Using RSelenium for task automation and web scraping

Fabrício Barbacena
16 min readJun 28, 2021

--

image by unDraw

1. Introduction

This article aims to present the RSelenium package’s basic functionalities and show how it can help you to perform many useful daily tasks automatically in your internet browser. RSelenium also offers a great opportunity to observe object-oriented programming (OOP) fully implemented in R.

In order to use RSelenium, first you need to install it with the install.packages("RSelenium") command. Be carefull to write the first two letter as capital ones. Besides, the Java software needs to be installed in your machine too, or later you will face the following error: error in java_check () : PATH to JAVA not found. A very few functions from the tidyverse will also appear in our code, so install it with install.packages("tidyverse") if you haven’t yet. Also, the package getPass might be useful if we want to send sensitive login information in our code.

In our examples of browser manipulation, we used the version 91.0.4472.77 of Google Chrome in a Windows environment and R version 4.0.5. However, RSelenium can be used with other combinations of internet browser and operational system. Check out the RSelenium official documentation page for more information about these topics.

The following images in this article are all mines, except the few times when the webpages https://quotes.toscrape.com/ and http://httpbin.org/forms/post (two popular sites for webscraping exercises) or their HTML code are reproduced here. I used an R Jupyter Notebook during development but the code can be run in RStudio for sure too. You will find both a Jupyter Notebook and an R script with the complete code on my Github repository.

For people who might be interested in learning Selenium for Python, there is another notebook on the same Github repository with the code translated to this programming language.

2. Importing packages and writing a helper function

Let’s start by importing the libraries to be used in our code.

I also created a customized function called check_object that will print the class and typeof functions info, which will help us to analyze the new RSelenium objects we will find on our way.

3. First RSelenium objects: rsClientServer and remoteDriver

The next step is to create an RSelenium rsClientServer, which we will save in the computational variable called client_server. The code below will automatically open a new Chrome window and give us more information about the object we have just created.

Note that I passed a specific Chrome version as a string in the chromever argument. So, you will need to adjust it according to your reality. Some arguments in RSelenium::rsDriver() use "latest" as default value, which can cause errors if an installed version from Selenium or the chosen browser is different from the latest available version, even if it is a beta one. I experienced that issue with Chrome while finishing this article and I want you to be prepared if you wind up facing a similar obstacle.

Now it is time to save the RSelenium remoteDriver into the computational variable called driver. This object is by far the most important one in our code. As we will discover later, we will spend most of the time calling methods from the remoteDriver object to manipulate the browser and get the information we need.

4. Navigate to a new webpage

We will start by telling the remote driver to open the site https://quotes.toscrape.com/. One can do that by calling the navigate() method from the remoteDriver object and using the URL as the method argument:

After running this code, the Chrome window controlled by RSelenium will open the chosen site.

Whenever you need your code to return the current webpage URL, you can call driver$getCurrentUrl(). And if you want to work with a maximized browser window, just call driver$maxWindowSize().

Here I would like to make a very important observation: the browser window controlled by RSelenium will close automatically if there is no new activity for a while. If that happens, you will probably have to run the code below in order to free the port you last used in your RSelenium program. I found this line of code on StackOverflow after facing this problem for the first fime and now I use it whenever I run into such an issue.

GIVEN ENTRIES:
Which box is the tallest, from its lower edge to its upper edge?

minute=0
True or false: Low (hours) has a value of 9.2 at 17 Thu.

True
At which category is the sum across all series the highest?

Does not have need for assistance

* * *

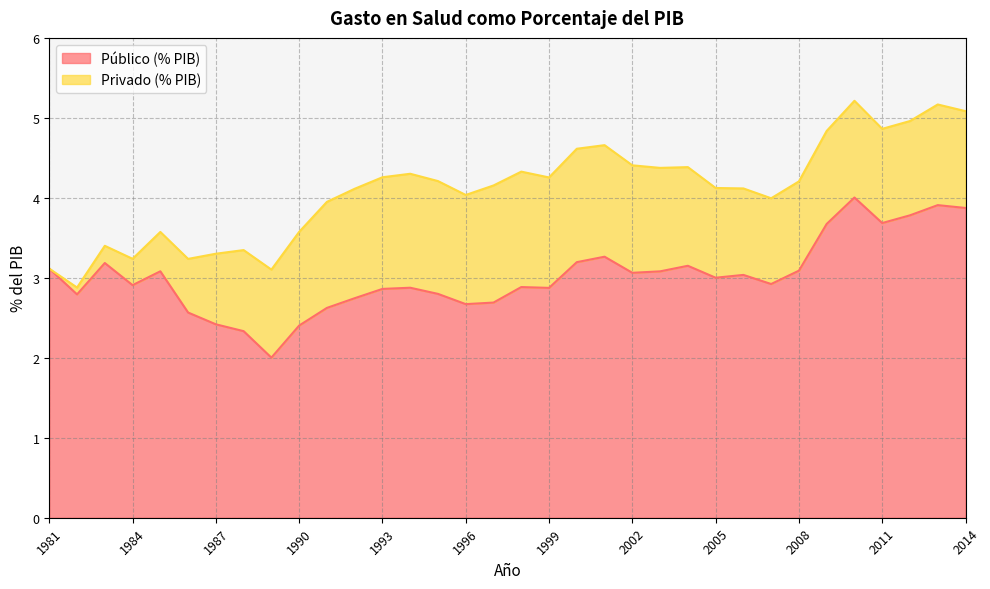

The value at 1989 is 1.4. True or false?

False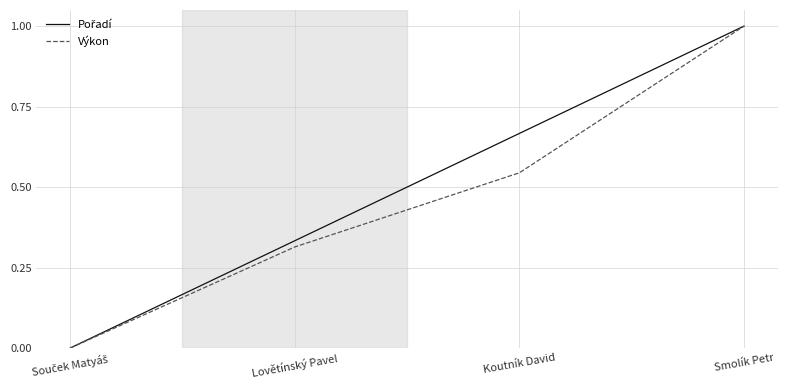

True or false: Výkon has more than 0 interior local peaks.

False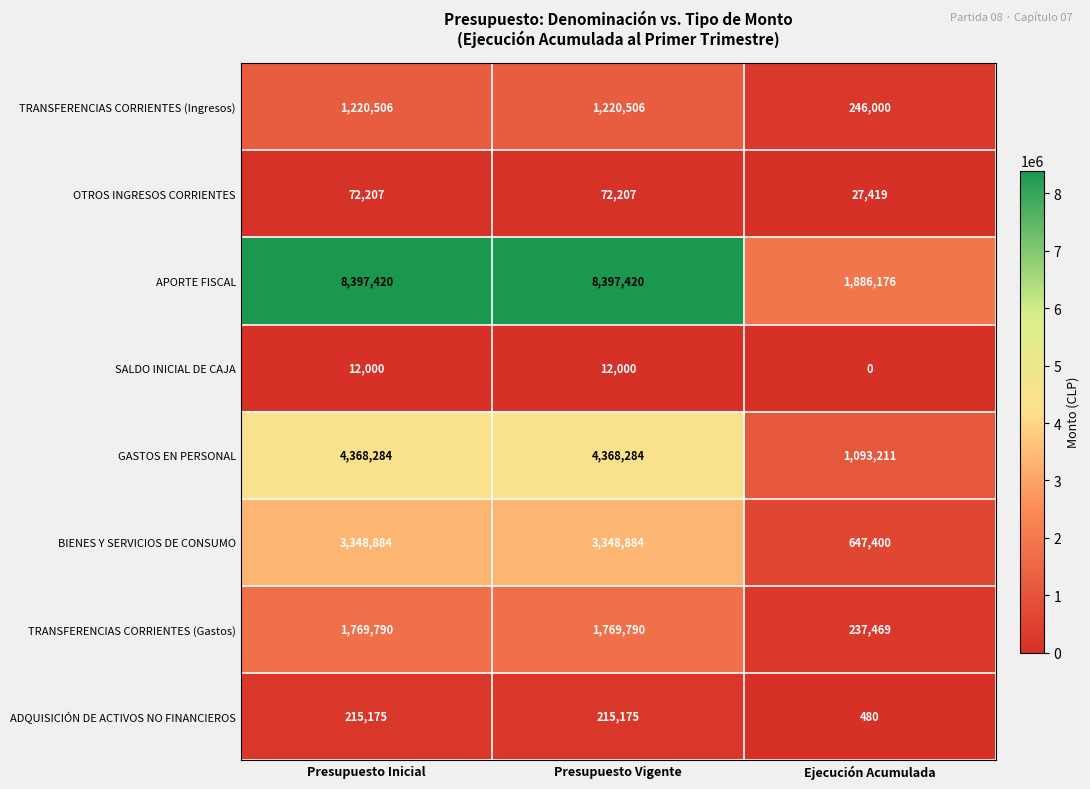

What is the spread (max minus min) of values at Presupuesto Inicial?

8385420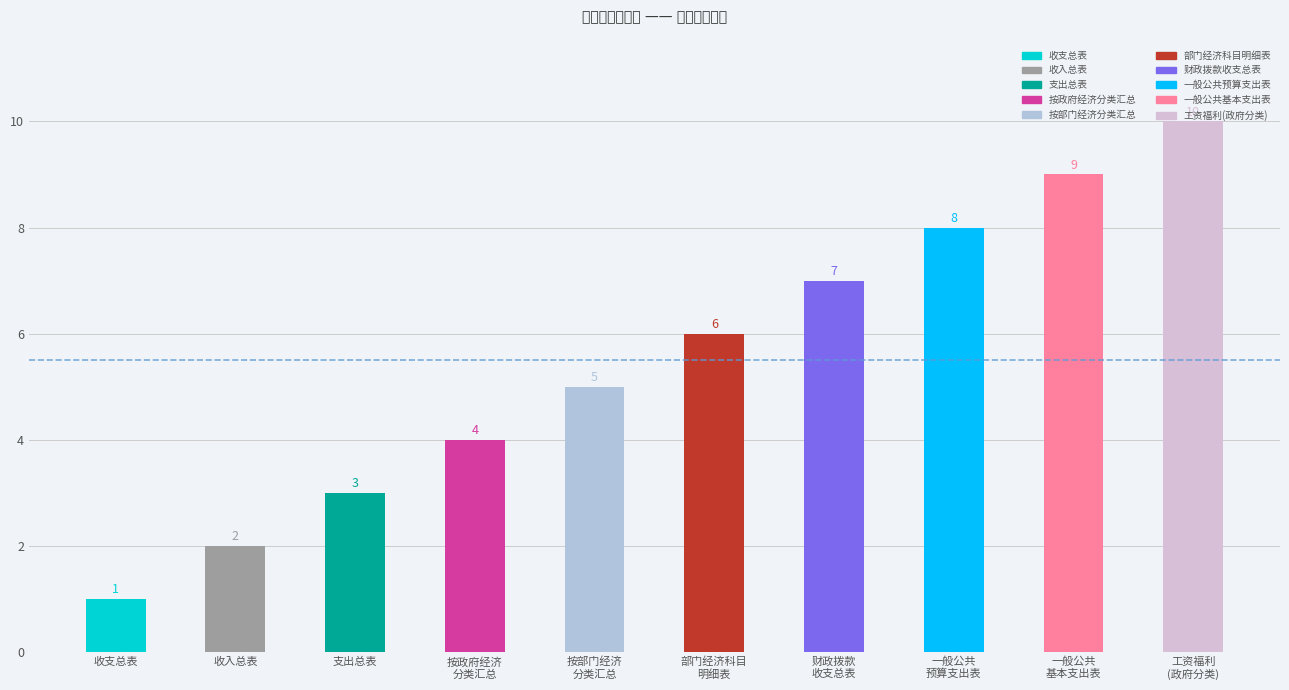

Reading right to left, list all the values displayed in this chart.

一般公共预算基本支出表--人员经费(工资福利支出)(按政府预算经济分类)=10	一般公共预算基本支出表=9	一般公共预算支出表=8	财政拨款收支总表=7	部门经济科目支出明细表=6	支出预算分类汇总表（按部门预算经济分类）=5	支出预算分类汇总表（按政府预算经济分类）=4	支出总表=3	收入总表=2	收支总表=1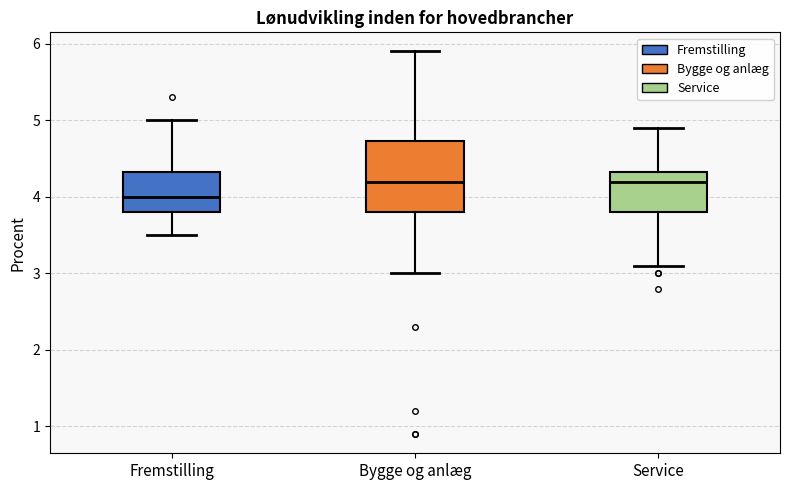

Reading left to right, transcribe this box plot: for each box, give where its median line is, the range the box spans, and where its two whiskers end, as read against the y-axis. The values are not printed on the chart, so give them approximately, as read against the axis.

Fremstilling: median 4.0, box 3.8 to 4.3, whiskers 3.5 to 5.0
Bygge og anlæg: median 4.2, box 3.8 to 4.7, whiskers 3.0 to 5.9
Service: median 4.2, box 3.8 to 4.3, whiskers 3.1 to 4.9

TASK INSTRUCTIONS:
Answer these questions from the RSelenium article above:
(a) What error appears if Java is not installed?
(b) Which version of Google Chrome was used in the examples?
(c) Which call returns the current webpage URL?

WRITTEN REPLY:
(a) error in java_check () : PATH to JAVA not found
(b) 91.0.4472.77
(c) driver$getCurrentUrl()